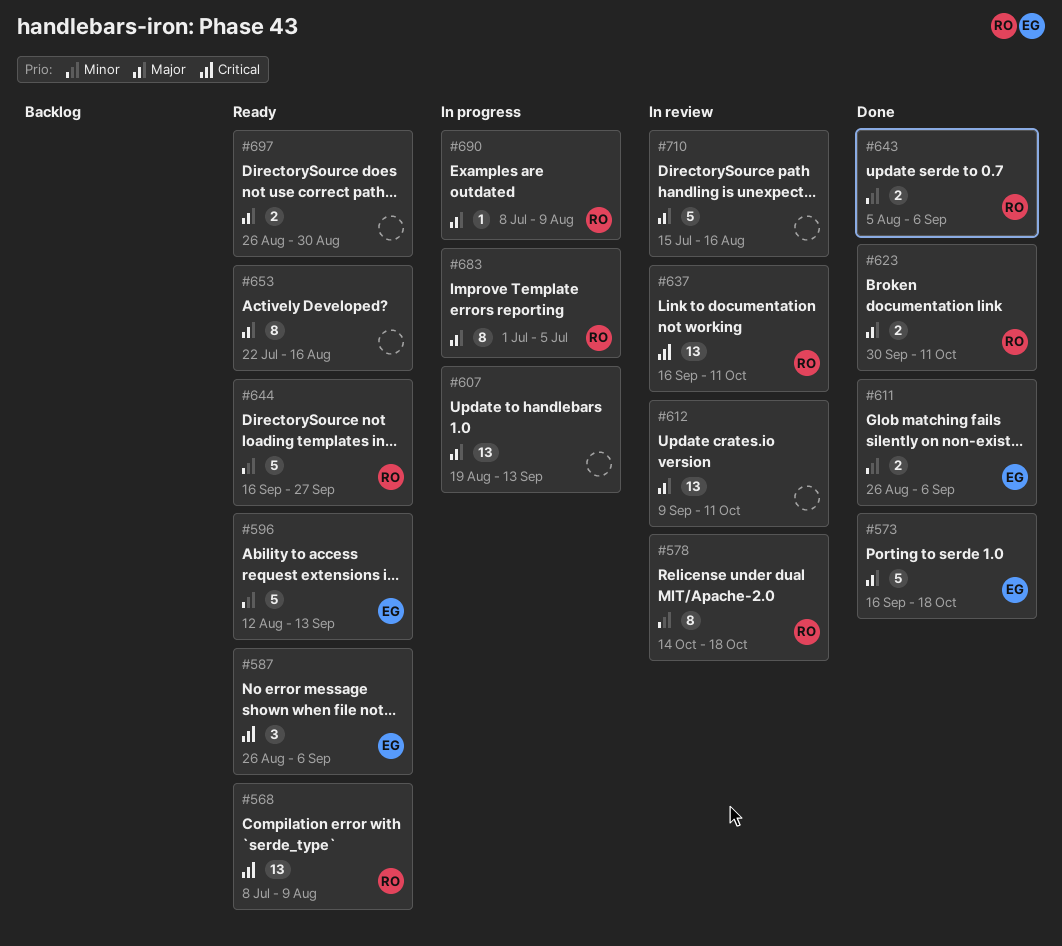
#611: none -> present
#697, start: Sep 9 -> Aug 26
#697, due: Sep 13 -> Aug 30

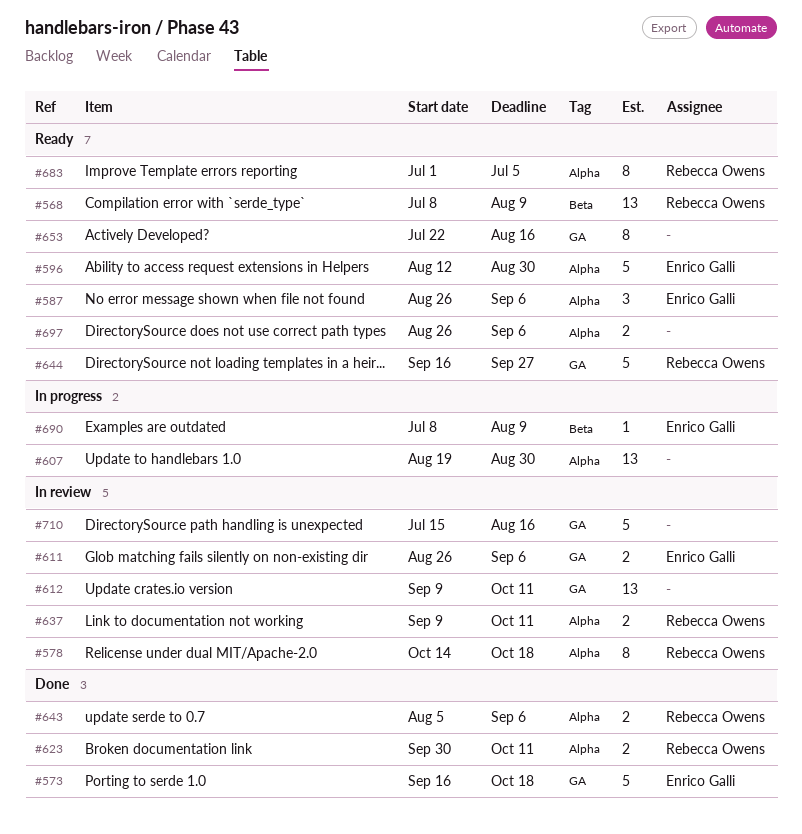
#596, due: Sep 13 -> Aug 30
#607, due: Sep 13 -> Aug 30
#611, status: Done -> In review
#637, estimate: 13 -> 2
#637, start: Sep 16 -> Sep 9
#683, status: In progress -> Ready
#690, owner: Rebecca Owens -> Enrico Galli
#697, due: Aug 30 -> Sep 6

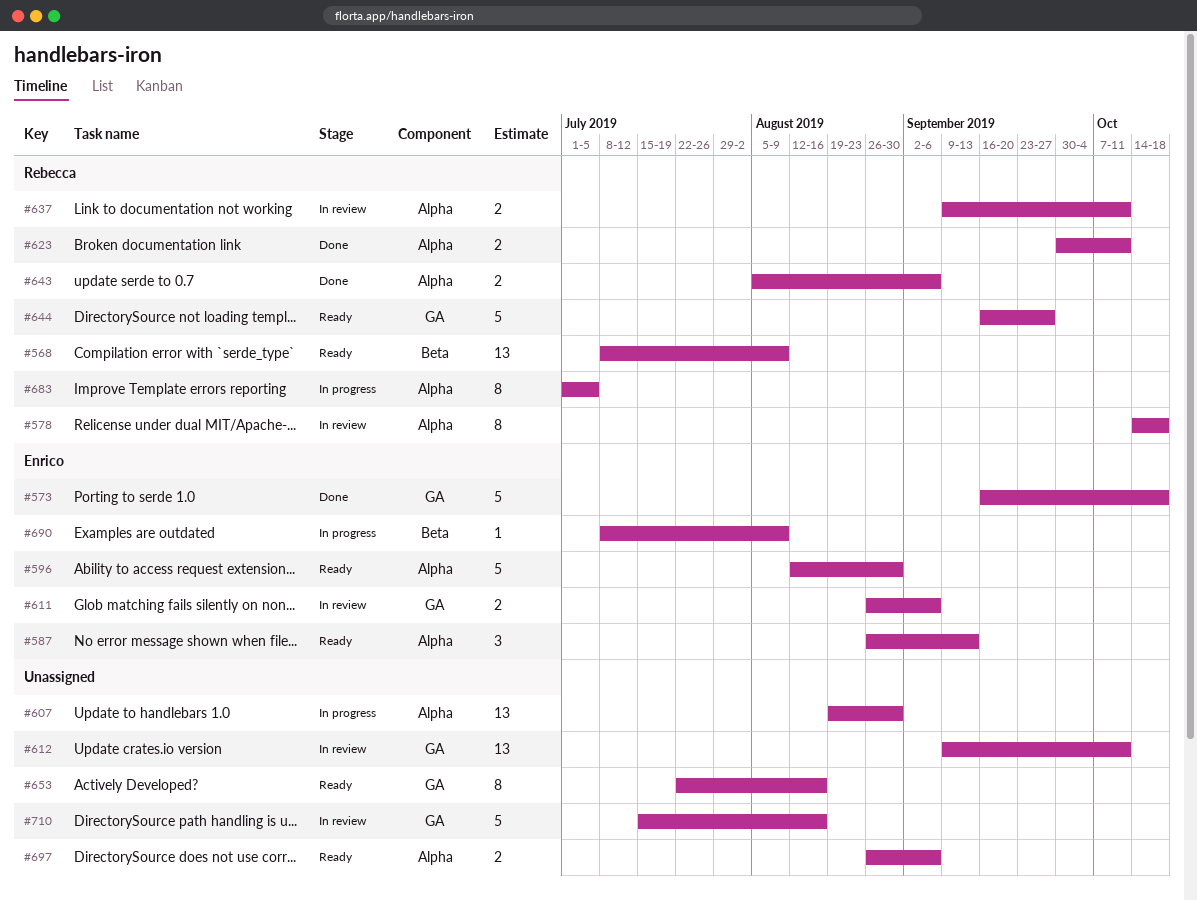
#587, due: Sep 6 -> Sep 13
#683, status: Ready -> In progress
========================
### WHAT IS NEEDED:
Only lines containing the word "progress" should be copied from the material above.

### THE ANSWER:
#683, status: In progress -> Ready
#683, status: Ready -> In progress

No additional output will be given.